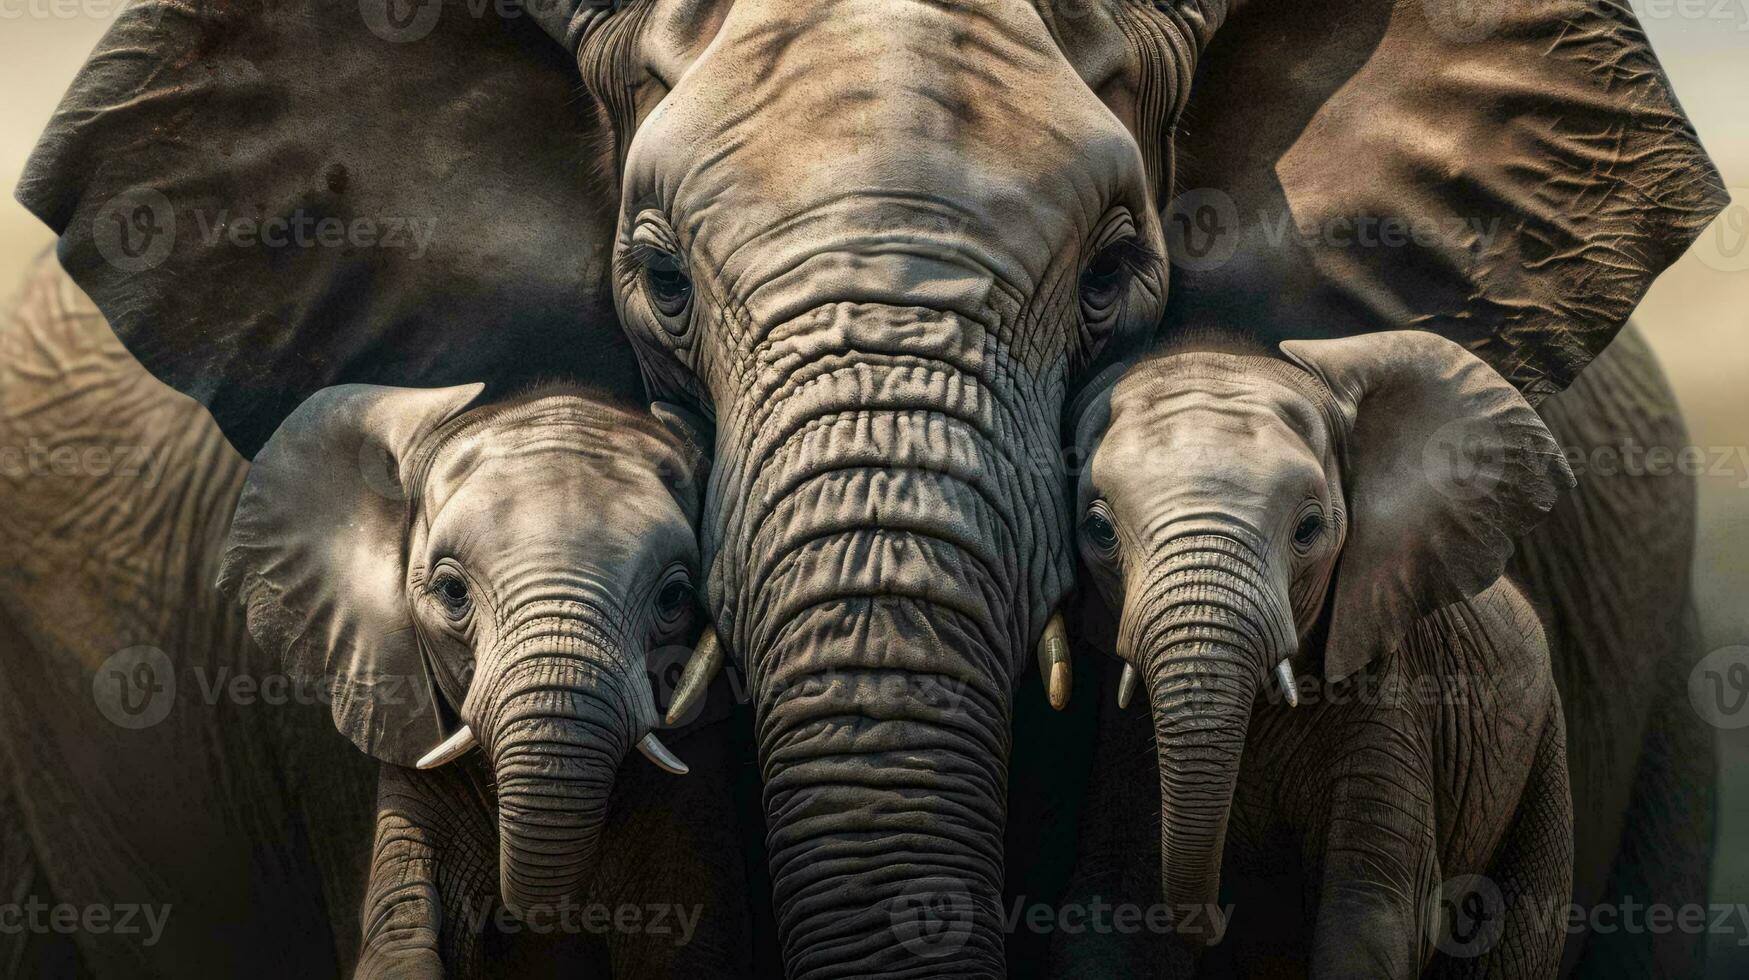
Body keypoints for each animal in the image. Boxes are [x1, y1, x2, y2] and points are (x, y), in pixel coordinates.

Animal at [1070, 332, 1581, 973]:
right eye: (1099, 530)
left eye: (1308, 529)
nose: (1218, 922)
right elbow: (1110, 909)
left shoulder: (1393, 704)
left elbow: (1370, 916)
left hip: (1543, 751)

■ ■ ■ ■ ■

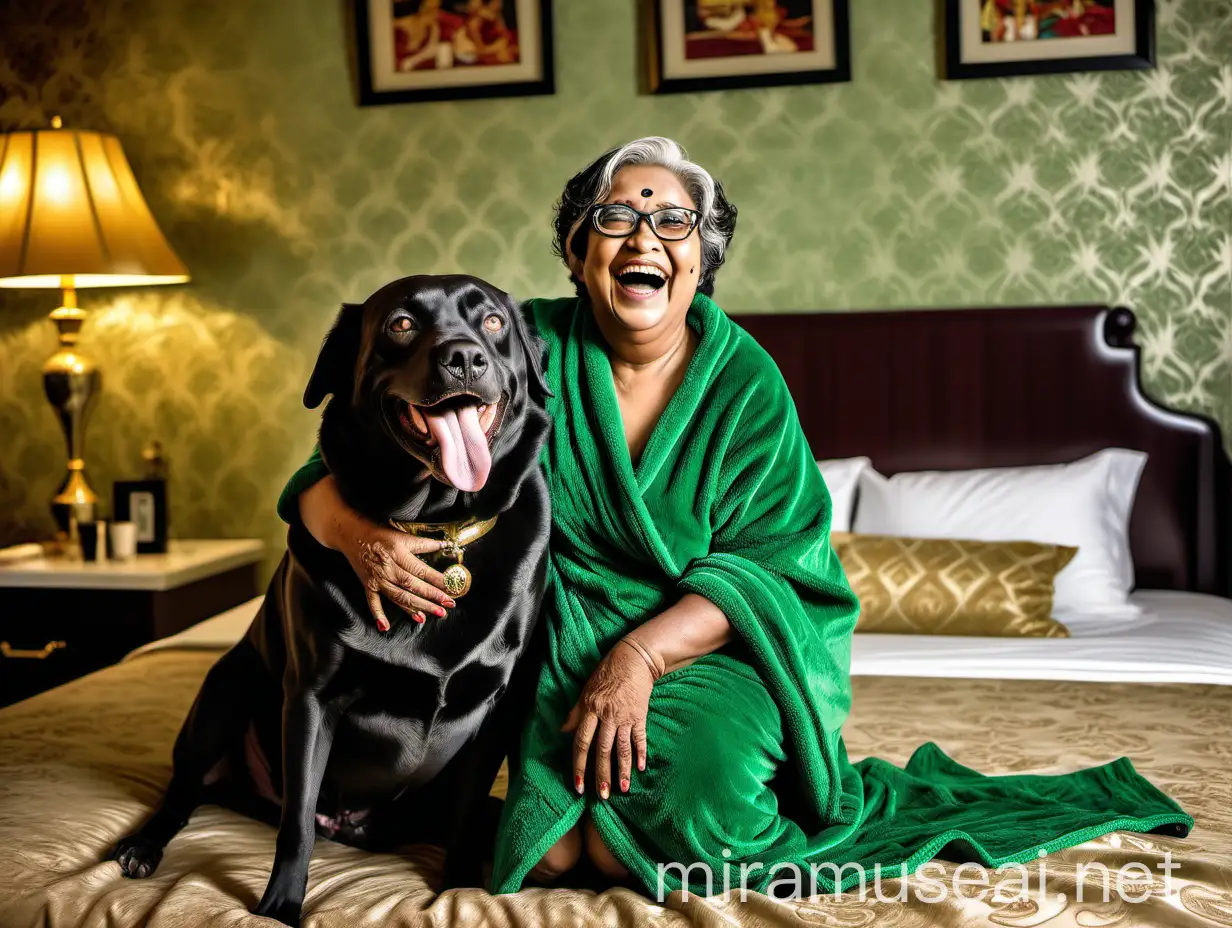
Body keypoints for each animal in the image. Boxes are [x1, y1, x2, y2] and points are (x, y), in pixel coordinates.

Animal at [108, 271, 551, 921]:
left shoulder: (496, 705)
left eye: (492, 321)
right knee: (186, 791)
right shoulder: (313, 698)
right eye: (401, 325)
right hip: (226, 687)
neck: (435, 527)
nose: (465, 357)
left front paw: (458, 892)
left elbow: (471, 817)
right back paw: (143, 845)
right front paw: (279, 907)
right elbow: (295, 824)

■ ■ ■ ■ ■

What you will do:
Everything in the material above from the line that has "left front paw: (458, 892)" through the line that has "right elbow: (295, 824)" must be duplicated exactly, with no other lines given.

Written answer:
left front paw: (458, 892)
left elbow: (471, 817)
right back paw: (143, 845)
right front paw: (279, 907)
right elbow: (295, 824)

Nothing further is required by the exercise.